DIARIO CÓRDOBA/ OPINIÓN
22/8/2014
Uno de mis nietos me preguntaba: abuela, ¿cuántos años me faltan para ser
viejo? Me sorprendió la pregunta por la preocupación que intuía conllevaba. ¿Y
para qué quieres saberlo? Todavía te queda mucho por vivir joven. Es que yo no
quiero ponerme tan feo como los viejos, como el abuelo de mi amigo...
Sinceramente esta preocupación de un pequeño me llevó a una más que profunda
reflexión. De niños pasamos a jóvenes y de jóvenes a adultos sin apenas darnos
cuenta, como si se tratara de un paso normal en el que nos seguimos sintiendo
vigorosos, ilusionados, jóvenes, en una palabra.
Pero he comprendido que hay un
travesía, la de mayor a viejo, que no todos tenemos que recorrer de idéntica
manera, porque no se trata tanto de años como de actitud. Quiero decir que hay
mayores que llegadas unas determinadas circunstancias y números en el DNI
asumen sin más el rol de viejos y salvo excepciones, que las hay por invalidez,
enfermedad, etcétera, se traduce en una dejadez total, fruto, ¡claro está! de
la pereza y achaques que son propios, pero no invalidantes.
No se duchan, no se
cambian con frecuencia de ropa, no se renuevan para nada, no quieren gastar un
céntimo porque les obsesiona el ahorro, son pesimistas, negativos,
intolerantes... Las mujeres, además, visten, peinan, hablan en serie y hasta
usan idénticos tonos de tinte de pelo y ropa.
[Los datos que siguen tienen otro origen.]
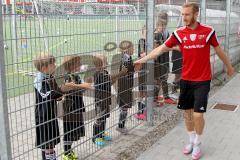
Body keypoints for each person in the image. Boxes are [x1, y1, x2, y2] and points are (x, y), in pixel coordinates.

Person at [134, 2, 234, 160]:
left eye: (187, 14)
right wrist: (142, 60)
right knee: (187, 114)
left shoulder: (208, 32)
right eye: (182, 14)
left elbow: (219, 49)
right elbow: (160, 49)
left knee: (198, 115)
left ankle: (198, 143)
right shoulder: (179, 33)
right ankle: (191, 140)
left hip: (203, 80)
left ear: (196, 14)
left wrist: (229, 66)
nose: (184, 17)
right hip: (186, 79)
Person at [61, 55, 93, 160]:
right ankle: (66, 152)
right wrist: (84, 86)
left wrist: (86, 85)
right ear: (71, 66)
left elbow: (80, 90)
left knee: (74, 129)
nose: (80, 65)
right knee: (69, 130)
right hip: (70, 108)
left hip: (78, 105)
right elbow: (69, 88)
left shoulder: (77, 76)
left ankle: (69, 150)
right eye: (78, 63)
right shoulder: (67, 77)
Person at [92, 54, 127, 146]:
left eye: (106, 61)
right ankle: (96, 137)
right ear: (98, 64)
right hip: (100, 101)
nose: (107, 63)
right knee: (99, 118)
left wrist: (114, 80)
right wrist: (120, 73)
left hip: (106, 99)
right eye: (104, 61)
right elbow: (107, 79)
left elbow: (109, 81)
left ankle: (102, 133)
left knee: (104, 118)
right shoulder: (97, 74)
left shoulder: (105, 72)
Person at [33, 54, 63, 160]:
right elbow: (46, 94)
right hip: (43, 116)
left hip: (51, 114)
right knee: (48, 143)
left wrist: (60, 93)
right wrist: (63, 90)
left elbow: (58, 96)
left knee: (50, 142)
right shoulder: (39, 80)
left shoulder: (50, 76)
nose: (55, 65)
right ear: (44, 68)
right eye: (53, 64)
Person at [153, 12, 177, 105]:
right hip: (158, 61)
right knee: (158, 80)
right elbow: (158, 48)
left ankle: (165, 97)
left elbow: (167, 46)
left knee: (164, 78)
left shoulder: (166, 32)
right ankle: (155, 99)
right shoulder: (156, 34)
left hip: (165, 59)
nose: (163, 26)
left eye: (164, 24)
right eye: (161, 24)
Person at [116, 40, 135, 135]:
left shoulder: (128, 57)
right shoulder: (124, 59)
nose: (134, 49)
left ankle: (121, 125)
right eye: (132, 48)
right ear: (127, 49)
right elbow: (126, 72)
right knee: (124, 106)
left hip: (127, 86)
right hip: (124, 87)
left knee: (125, 107)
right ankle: (120, 126)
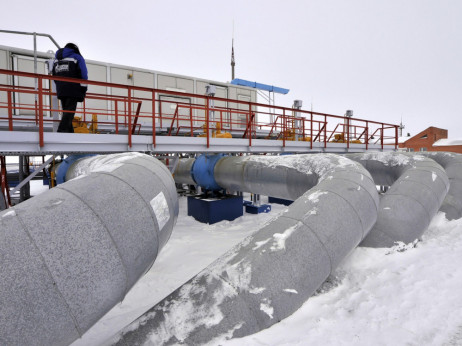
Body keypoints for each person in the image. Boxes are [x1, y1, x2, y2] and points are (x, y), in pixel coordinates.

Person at [52, 43, 88, 133]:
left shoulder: (56, 60)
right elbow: (84, 74)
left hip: (61, 90)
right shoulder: (77, 57)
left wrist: (59, 86)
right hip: (73, 89)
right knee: (69, 112)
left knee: (66, 112)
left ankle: (70, 132)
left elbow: (54, 76)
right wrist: (83, 89)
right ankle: (61, 131)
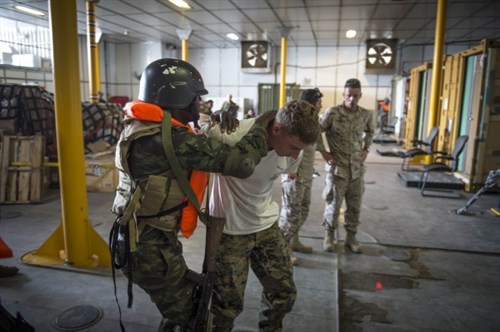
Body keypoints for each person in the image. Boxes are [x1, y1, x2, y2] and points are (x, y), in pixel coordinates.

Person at [110, 58, 276, 331]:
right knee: (196, 320)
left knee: (185, 307)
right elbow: (241, 164)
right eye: (196, 98)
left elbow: (191, 139)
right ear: (176, 97)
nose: (200, 104)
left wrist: (216, 119)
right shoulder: (171, 139)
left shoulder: (145, 126)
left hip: (142, 240)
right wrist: (260, 126)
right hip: (149, 250)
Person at [202, 100, 320, 331]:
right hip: (230, 232)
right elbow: (197, 131)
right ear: (276, 129)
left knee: (284, 293)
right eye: (294, 146)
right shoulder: (232, 135)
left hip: (265, 226)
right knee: (227, 306)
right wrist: (210, 119)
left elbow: (289, 168)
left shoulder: (293, 152)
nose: (297, 154)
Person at [317, 78, 374, 254]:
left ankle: (351, 238)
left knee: (354, 206)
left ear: (360, 95)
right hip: (337, 170)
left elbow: (370, 132)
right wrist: (324, 152)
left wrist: (366, 148)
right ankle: (329, 236)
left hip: (357, 170)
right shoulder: (332, 113)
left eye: (355, 96)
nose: (352, 100)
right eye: (349, 96)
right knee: (333, 206)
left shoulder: (365, 114)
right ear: (343, 94)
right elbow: (316, 131)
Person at [279, 88, 323, 265]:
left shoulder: (314, 122)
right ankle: (281, 251)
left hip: (306, 175)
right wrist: (290, 167)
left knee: (302, 210)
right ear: (311, 104)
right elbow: (283, 144)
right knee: (290, 215)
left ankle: (294, 241)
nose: (321, 106)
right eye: (319, 103)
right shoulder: (295, 120)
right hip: (294, 176)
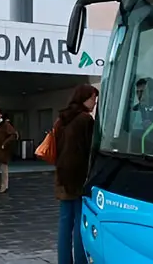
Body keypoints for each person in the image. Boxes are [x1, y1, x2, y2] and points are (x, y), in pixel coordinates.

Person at [54, 84, 99, 264]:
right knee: (82, 224)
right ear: (84, 98)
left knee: (65, 223)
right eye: (93, 98)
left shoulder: (61, 120)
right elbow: (91, 149)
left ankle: (64, 260)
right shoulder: (85, 120)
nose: (95, 103)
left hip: (62, 175)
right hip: (80, 177)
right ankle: (81, 260)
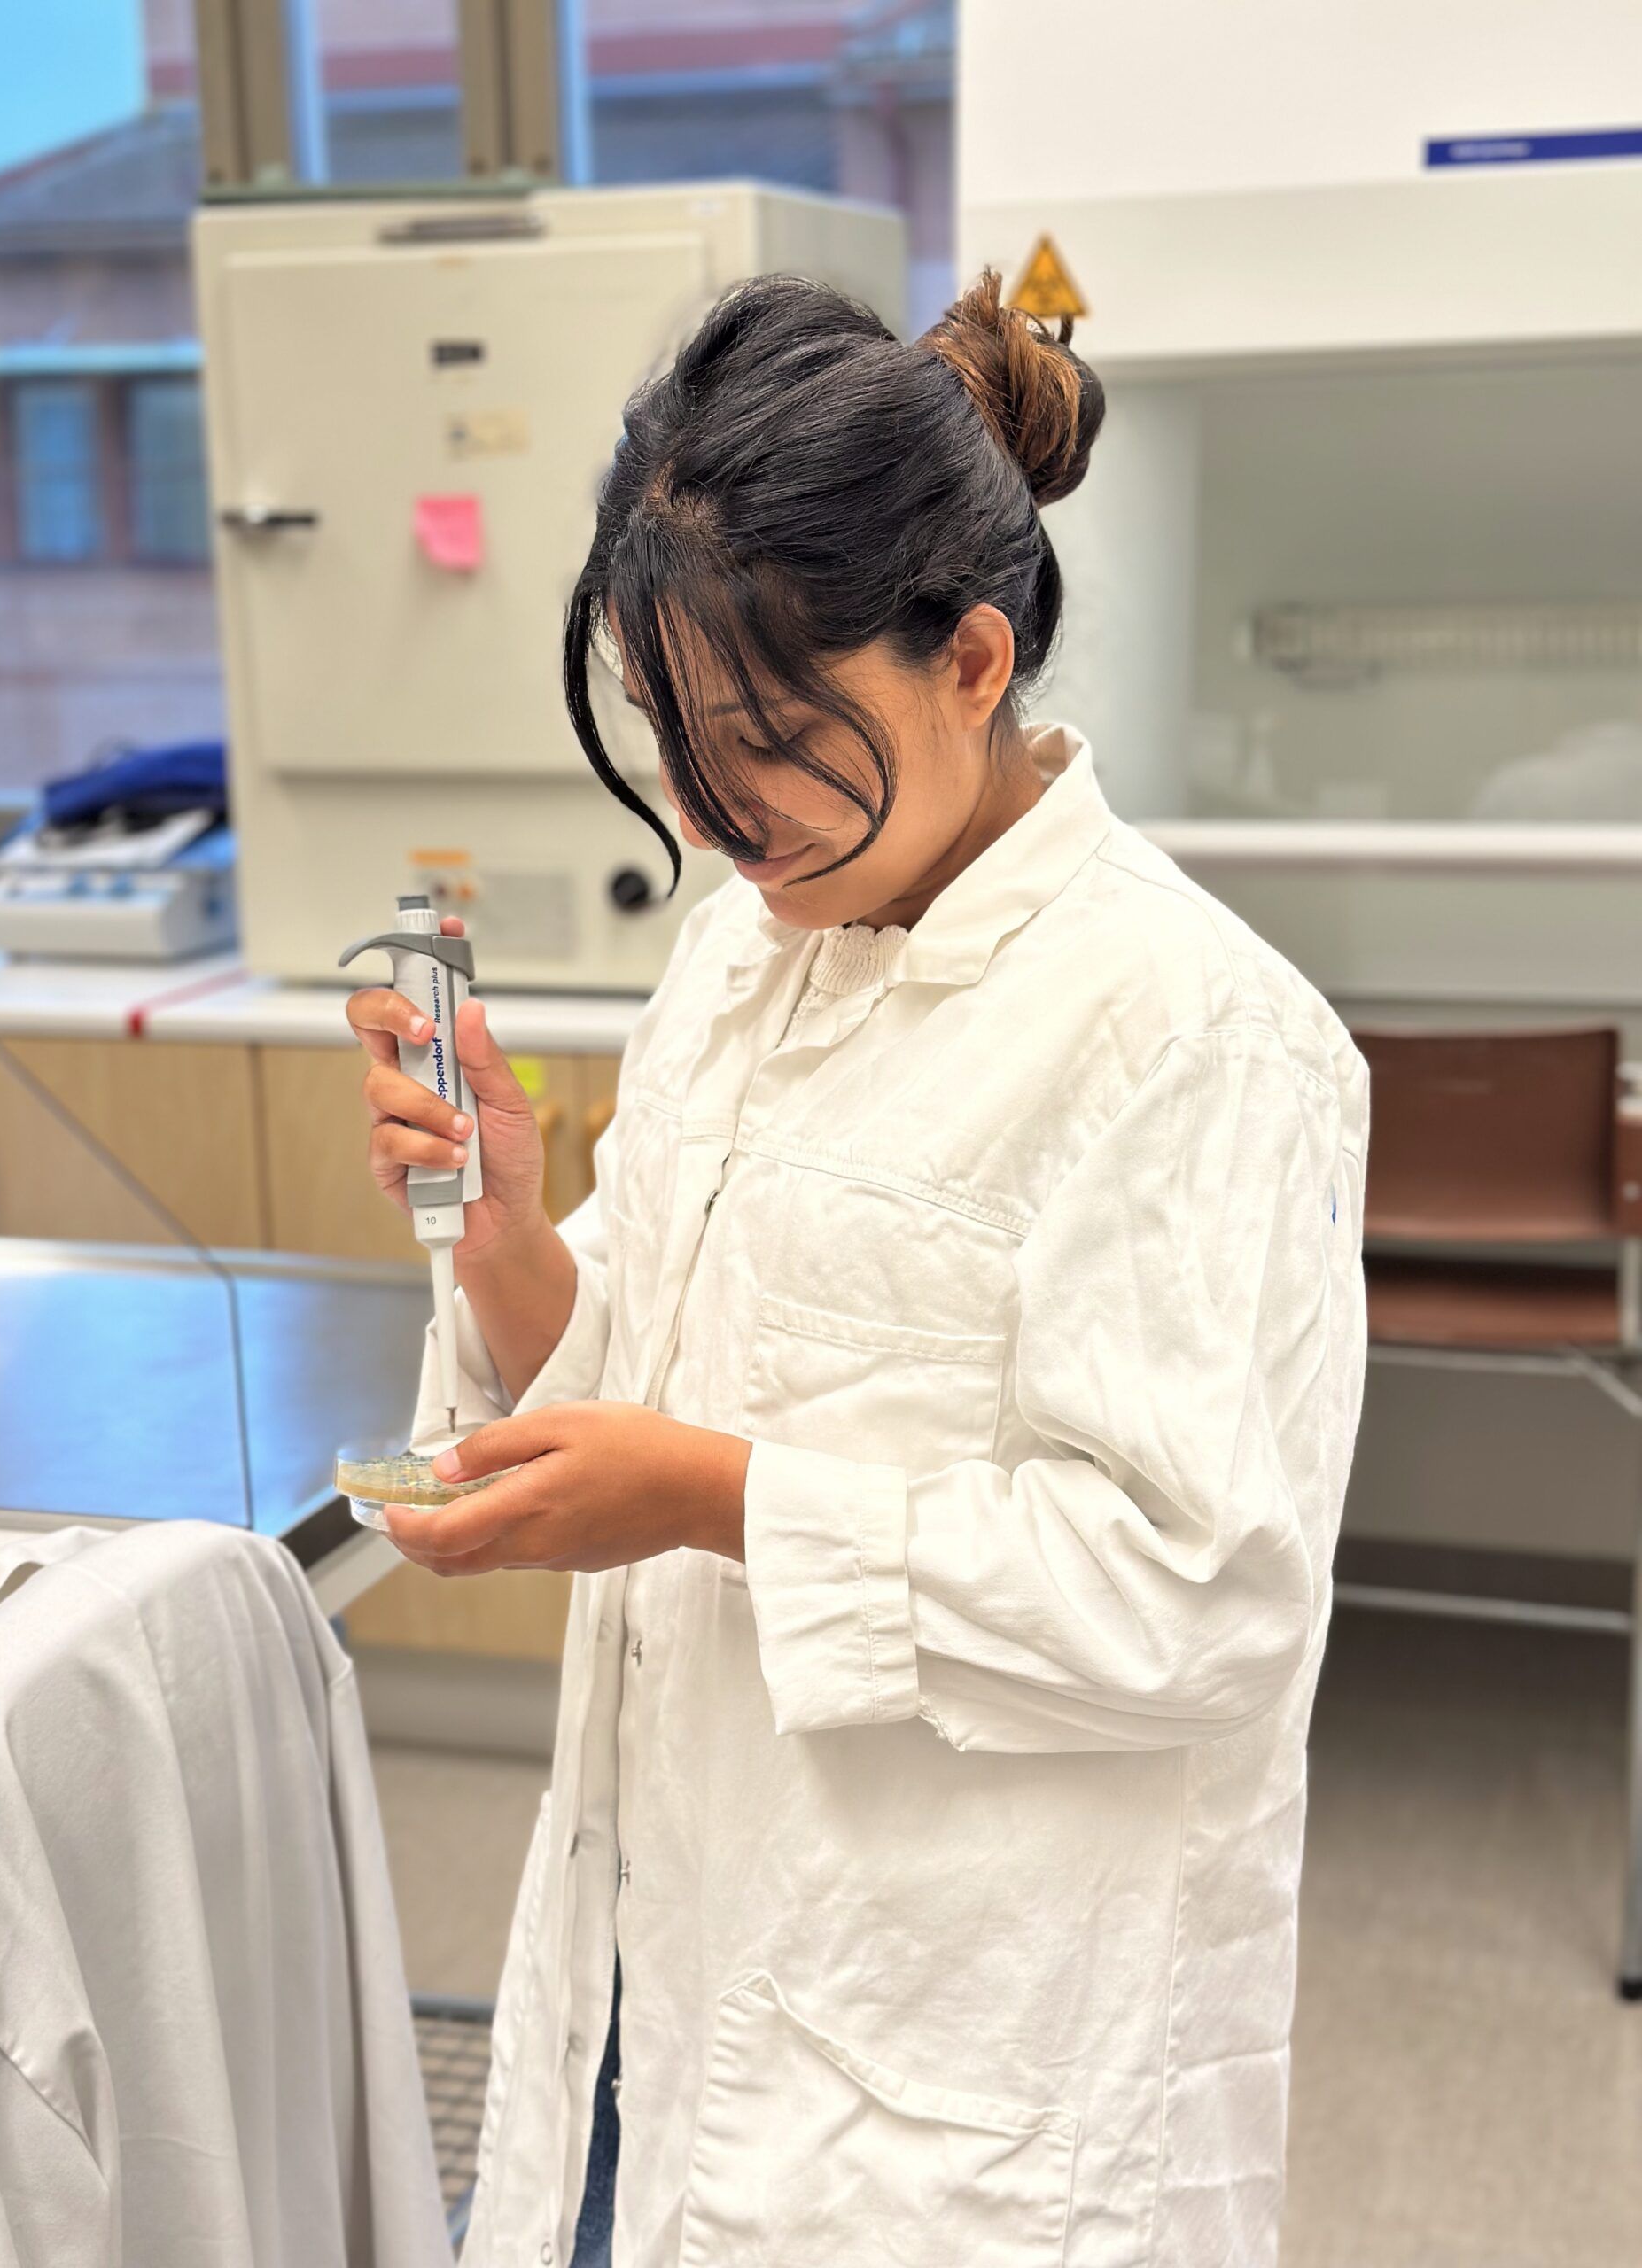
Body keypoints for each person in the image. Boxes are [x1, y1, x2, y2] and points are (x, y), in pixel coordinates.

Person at [346, 270, 1369, 2268]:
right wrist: (508, 1230)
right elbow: (620, 1366)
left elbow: (1201, 1592)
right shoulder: (751, 938)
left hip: (963, 2076)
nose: (721, 815)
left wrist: (717, 1499)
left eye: (770, 740)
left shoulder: (1191, 1034)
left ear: (973, 658)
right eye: (677, 745)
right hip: (670, 1947)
Unos y otras pasan de todo y todo
lo critican, les importa un bledo la cuestión de enamorar y enamorarse, hacen
constante alusión al pasado y para más inri, cuando se presenta la ocasión,
proclaman su eterna juventud. Ya lo dice el escritor francés Renard: La vejez
llega cuando se empieza a decir: nunca me he sentido tan joven.
Y no es verdad,
pero lo último, perder la personalidad y pasar a ser ser hombres y mujeres
seriados. Un paso definitivo, pero hay que mantener erguido el árbol para que
caiga majestuoso a la tierra, cuando llegue la mano del talador.